- TASK TO COMPLETE
Reproduce the material from its first line through the line with "List each element's", both ends included.

- SUPPLIED DATA
★ ★ ★ ★
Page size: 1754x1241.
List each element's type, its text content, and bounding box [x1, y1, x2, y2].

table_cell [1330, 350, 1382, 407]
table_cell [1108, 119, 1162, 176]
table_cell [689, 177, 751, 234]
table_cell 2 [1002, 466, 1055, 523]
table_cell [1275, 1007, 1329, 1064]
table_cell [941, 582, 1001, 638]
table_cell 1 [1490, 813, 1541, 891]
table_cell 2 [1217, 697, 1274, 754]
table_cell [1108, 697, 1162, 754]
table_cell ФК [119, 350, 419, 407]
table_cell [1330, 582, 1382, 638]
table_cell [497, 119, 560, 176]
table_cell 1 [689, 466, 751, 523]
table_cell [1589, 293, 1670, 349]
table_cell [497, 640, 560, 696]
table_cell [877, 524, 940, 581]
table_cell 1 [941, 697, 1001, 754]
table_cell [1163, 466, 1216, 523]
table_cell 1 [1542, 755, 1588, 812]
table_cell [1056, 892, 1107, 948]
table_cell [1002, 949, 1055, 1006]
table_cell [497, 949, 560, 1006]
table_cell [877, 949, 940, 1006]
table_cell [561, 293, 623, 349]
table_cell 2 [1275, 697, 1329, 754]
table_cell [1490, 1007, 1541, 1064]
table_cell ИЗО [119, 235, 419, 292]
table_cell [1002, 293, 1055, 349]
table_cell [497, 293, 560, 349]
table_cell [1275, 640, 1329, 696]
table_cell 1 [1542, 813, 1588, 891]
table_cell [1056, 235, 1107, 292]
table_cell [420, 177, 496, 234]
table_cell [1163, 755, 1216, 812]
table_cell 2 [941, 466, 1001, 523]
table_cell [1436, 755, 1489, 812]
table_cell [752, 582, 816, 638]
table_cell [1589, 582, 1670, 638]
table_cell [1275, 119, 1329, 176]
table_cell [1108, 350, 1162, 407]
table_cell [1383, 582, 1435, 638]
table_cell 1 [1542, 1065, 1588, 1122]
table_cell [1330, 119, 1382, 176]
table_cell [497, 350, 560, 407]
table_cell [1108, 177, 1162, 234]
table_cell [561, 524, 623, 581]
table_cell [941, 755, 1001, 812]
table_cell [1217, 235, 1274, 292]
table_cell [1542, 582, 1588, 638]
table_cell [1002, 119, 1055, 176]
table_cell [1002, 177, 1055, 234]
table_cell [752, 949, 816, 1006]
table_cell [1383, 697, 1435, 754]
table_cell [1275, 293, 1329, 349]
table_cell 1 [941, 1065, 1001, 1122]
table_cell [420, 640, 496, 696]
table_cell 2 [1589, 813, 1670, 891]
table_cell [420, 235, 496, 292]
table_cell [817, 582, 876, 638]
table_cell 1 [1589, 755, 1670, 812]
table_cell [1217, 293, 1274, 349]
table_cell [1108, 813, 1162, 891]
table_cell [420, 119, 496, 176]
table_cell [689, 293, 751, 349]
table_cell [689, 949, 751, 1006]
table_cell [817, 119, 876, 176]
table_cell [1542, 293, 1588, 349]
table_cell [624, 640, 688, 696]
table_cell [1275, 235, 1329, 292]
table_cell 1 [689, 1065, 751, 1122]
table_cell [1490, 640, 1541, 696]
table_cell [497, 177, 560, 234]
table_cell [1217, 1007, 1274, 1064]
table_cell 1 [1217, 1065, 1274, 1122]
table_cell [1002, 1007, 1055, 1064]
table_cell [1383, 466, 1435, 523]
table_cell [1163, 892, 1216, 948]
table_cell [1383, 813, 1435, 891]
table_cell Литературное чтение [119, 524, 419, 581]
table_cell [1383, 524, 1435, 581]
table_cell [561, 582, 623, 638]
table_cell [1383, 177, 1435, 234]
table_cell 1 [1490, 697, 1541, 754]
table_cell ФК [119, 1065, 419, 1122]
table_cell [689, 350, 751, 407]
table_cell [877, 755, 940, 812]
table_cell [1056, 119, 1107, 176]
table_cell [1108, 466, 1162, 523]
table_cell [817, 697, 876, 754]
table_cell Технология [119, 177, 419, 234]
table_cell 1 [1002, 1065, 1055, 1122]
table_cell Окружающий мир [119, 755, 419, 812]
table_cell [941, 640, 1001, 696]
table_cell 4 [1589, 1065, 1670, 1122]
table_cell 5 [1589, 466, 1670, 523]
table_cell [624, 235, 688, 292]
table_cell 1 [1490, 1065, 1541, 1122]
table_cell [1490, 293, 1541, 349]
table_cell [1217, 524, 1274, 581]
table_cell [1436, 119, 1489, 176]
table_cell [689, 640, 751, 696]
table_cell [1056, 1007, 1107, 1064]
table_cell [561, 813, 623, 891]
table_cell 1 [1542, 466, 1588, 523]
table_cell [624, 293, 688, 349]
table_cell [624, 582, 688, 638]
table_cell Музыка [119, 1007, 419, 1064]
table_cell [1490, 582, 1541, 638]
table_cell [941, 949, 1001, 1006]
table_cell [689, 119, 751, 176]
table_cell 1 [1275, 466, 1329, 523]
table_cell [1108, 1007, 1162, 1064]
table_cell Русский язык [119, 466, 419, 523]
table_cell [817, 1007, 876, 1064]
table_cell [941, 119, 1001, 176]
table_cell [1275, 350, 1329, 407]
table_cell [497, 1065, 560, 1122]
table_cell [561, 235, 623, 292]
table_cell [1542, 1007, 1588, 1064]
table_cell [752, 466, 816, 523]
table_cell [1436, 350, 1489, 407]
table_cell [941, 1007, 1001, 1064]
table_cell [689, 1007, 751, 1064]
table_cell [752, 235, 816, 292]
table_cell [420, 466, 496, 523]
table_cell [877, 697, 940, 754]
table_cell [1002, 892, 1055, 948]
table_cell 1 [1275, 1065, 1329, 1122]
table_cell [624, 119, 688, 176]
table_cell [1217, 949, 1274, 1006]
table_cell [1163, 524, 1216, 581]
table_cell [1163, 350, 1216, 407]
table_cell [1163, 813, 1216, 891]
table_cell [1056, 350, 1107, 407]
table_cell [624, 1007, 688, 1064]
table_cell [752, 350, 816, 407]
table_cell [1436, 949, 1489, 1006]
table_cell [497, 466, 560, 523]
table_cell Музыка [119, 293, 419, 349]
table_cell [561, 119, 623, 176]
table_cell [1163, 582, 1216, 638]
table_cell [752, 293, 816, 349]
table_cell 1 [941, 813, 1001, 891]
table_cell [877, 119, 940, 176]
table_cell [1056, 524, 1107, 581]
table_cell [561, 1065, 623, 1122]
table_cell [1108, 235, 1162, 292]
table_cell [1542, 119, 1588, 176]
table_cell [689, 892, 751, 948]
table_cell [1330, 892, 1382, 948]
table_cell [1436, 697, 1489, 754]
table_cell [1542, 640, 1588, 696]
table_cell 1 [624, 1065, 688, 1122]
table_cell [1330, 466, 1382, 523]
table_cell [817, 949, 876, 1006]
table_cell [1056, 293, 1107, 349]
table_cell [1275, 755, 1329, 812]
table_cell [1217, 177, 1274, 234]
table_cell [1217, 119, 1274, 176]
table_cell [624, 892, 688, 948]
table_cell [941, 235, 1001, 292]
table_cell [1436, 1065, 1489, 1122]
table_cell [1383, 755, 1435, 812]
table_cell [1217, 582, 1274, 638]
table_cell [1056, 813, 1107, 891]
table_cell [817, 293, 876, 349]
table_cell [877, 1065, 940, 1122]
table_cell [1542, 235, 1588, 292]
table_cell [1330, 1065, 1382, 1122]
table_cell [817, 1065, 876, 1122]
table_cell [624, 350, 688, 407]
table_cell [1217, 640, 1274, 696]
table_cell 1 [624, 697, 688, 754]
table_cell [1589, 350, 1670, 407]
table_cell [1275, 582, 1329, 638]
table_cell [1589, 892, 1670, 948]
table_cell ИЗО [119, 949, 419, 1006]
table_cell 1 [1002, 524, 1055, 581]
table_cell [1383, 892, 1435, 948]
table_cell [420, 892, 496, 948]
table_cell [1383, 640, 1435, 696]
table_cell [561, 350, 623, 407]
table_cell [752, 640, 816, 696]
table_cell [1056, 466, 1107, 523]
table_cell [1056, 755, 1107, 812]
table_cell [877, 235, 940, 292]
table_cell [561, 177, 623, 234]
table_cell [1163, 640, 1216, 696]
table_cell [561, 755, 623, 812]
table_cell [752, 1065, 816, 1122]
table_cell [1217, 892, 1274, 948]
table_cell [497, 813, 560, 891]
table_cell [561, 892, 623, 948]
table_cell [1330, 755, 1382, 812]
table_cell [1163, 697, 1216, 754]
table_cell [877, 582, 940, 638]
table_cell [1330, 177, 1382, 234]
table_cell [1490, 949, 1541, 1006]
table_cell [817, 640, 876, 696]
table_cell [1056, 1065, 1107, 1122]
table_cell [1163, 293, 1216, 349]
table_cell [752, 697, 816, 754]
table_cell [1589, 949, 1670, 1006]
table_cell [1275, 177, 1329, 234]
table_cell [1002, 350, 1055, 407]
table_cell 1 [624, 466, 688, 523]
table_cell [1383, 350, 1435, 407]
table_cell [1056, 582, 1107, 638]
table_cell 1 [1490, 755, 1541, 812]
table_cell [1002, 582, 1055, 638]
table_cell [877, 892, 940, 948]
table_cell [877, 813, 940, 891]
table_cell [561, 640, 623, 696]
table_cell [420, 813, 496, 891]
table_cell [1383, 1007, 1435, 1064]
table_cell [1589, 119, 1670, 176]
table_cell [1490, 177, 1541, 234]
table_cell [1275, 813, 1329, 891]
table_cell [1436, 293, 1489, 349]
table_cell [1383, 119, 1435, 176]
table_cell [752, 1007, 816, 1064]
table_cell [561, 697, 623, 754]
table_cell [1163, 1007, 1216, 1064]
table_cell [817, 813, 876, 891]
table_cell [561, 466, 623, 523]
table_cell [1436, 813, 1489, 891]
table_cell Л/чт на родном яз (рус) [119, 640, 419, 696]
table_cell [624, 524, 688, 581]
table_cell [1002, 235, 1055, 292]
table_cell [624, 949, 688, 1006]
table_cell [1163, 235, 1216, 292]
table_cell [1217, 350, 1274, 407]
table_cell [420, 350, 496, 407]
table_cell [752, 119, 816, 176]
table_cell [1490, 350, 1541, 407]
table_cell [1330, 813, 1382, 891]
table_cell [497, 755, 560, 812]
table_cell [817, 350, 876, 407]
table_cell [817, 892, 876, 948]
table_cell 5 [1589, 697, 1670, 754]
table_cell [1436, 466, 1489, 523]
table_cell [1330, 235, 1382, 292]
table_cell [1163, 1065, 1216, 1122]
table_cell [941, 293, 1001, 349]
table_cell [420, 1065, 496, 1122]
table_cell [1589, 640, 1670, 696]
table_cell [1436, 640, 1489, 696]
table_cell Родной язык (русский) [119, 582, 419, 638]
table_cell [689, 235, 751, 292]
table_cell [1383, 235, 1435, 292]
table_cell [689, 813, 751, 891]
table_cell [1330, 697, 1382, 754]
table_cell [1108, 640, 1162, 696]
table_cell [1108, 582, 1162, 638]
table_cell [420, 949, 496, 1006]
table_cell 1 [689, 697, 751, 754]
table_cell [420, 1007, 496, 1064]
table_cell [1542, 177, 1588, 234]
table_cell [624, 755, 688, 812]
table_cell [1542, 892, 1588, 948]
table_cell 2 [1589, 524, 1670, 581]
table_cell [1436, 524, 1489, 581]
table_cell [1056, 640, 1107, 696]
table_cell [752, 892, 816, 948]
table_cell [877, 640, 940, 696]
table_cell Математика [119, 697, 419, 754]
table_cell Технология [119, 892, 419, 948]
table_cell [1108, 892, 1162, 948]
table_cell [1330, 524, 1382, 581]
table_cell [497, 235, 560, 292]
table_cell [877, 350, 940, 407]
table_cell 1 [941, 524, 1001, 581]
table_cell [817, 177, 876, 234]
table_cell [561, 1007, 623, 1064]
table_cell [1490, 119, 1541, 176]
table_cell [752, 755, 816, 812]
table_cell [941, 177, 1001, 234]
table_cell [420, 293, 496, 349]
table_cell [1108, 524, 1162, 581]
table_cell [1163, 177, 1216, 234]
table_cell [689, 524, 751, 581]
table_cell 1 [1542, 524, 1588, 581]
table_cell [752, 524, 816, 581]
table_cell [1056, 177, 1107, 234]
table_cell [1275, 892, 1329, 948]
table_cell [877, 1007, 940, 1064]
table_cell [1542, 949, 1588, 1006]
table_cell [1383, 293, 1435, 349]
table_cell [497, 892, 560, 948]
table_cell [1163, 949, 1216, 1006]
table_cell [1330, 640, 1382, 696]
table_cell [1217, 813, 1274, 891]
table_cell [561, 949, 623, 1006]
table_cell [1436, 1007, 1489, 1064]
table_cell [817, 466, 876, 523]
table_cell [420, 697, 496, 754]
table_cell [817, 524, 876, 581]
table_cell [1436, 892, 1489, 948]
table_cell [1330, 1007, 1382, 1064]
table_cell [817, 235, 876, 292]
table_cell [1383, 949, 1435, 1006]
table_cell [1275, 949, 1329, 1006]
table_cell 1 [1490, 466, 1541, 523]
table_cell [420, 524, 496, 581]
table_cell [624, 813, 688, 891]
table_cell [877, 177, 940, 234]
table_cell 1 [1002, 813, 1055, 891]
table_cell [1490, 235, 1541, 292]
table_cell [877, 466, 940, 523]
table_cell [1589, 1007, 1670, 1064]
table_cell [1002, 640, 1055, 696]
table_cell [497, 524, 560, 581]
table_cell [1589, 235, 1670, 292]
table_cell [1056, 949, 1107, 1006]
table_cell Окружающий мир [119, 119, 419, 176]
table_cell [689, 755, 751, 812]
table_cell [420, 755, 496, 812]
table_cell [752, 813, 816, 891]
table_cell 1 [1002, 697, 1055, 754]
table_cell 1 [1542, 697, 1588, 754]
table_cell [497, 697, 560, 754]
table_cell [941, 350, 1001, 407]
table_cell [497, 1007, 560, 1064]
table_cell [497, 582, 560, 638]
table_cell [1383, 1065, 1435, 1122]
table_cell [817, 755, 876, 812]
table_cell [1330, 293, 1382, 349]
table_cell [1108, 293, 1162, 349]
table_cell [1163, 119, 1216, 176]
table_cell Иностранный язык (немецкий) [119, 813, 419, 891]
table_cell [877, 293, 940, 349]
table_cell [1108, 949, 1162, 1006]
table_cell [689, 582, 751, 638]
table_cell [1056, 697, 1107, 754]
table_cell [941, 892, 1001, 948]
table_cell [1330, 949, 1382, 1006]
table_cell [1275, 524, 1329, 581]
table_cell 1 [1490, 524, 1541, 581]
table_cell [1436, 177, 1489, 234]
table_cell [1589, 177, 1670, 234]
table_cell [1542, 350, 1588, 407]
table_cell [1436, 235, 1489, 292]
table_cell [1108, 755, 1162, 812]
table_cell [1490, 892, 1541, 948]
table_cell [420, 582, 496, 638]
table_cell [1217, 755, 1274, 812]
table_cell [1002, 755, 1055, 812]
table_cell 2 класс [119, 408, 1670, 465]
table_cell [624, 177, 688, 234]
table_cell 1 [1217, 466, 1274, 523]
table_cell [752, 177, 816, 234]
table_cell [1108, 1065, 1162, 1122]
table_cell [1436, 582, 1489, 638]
★ ★ ★ ★
- ANSWER TO THE PROBLEM
Page size: 1754x1241.
List each element's type, its text content, and bounding box [x1, y1, x2, y2].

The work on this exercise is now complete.